I am extremely pissed off today of our "changing and depending on which region of Canada we are living in", because laws are flexible and can change at any time.
Example: Nearly all native birds in Canada are protected, even if they don't migrate. But this law concerns only the category of small birds. Which is terribly weird for me because these small birds are here in abundance, like thousands and more of them. But for most native species as birds of prey, they are excluded from being protected, like; Hawks, Owls, Eagles, Falcons, Kingfishers, Ravens, Crows, Jays, as for three other species in the blackbird family, like; Rusty Blackbirds, Common Grackles, and Brown‐Headed Cowbirds. Unbelievable if we think about the White Headed Eagles who can have only one clutch of 1-3 eggs per year, (and the first born, the strongest one, can kill the other two to have more food for him, which mother Eagle will also let him do) and can be hunted? As for the rarely seen, Royal Eagle, who is always moving further to North for fear of human. Weird right!
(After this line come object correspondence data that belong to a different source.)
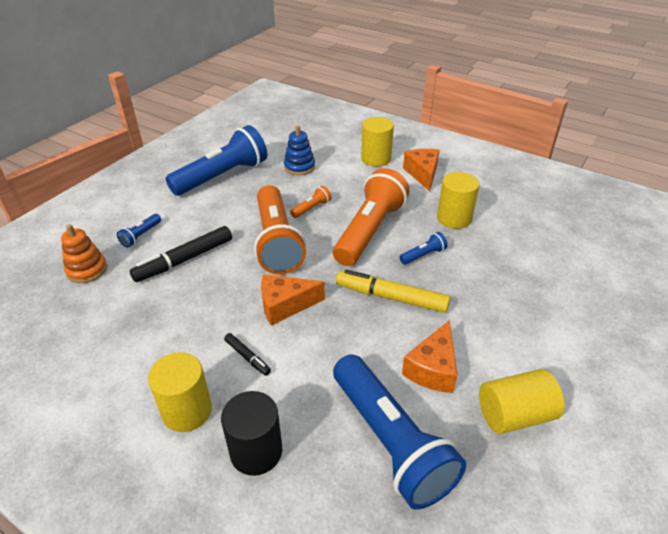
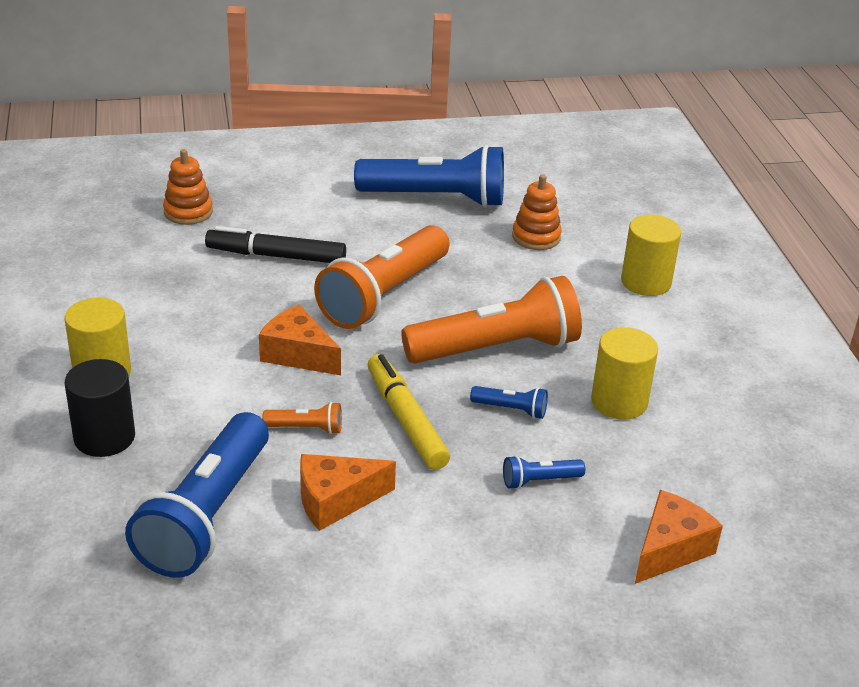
camera: 45 degrees right, 5 degrees down
blue flashlight [117,214,161,247] -> blue flashlight moved to [503,455,585,489]
black marker [224,333,271,376] -> none
blue stacking toy [284,126,315,175] -> orange stacking toy [512,174,562,250]
orange flashlight [290,186,331,218] -> orange flashlight moved to [262,402,342,434]
orange cheese [403,149,439,191] -> orange cheese moved to [635,490,723,584]
yellow cylinder [479,369,565,434] -> none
Regarding to the BC Wildlife Act, "Ravens are Schedule C Wildlife, meaning they can be hunted any time, but you do need a hunting licence, unless !!! "you are hunting them on your property or they are damaging your property." Ravens are protected under the, Wildlife Act, except !!! in those regions of the province that have a hunting season for them. Ravens can trigger a wide range of human reactions. It may be disgust for some people to see them feeding on roadkills.Or to see them from your bedroom window can be annoyingly diligent at letting you know that it is 4 o'clock a.m. For Native people, Ravens are still honoured in many First Nations’ cultures while for ranchers can be horrified at them to find the eyes of newborn beef calves pecked out." -bcmag
Ravens, foxes, wolves,… they only try to survive like any other wild animals. It is called, the food chain… hello??? Maybe we should exterminate Roosters too?
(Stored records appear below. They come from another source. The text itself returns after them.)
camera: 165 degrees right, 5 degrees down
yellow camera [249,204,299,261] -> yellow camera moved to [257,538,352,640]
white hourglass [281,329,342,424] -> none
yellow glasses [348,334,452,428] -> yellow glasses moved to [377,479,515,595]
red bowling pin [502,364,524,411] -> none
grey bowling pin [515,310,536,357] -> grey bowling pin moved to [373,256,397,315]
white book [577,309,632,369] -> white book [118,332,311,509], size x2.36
So to say, Ravens are protected by the Fish and Wildlife Conservation Act in Canada but, don't have anymore any form of legal protection today.
It is like cannabis; it is against the law to grow marijuana in Québec but if you "live" in Canada, it is legal and you can!
What kind of Canadian bullshit law is this. Ravens have been hunted, trapped, poisoned, etc… for so many years until practically extermination. Ravens even teach their siblings to stay away from human as far as possible for all these reasons, but for some people, it is not enough.
So yes, I am right now fucking pissed off at our country. Ravens can now be hunted "again" because of some people that are disgusted by them.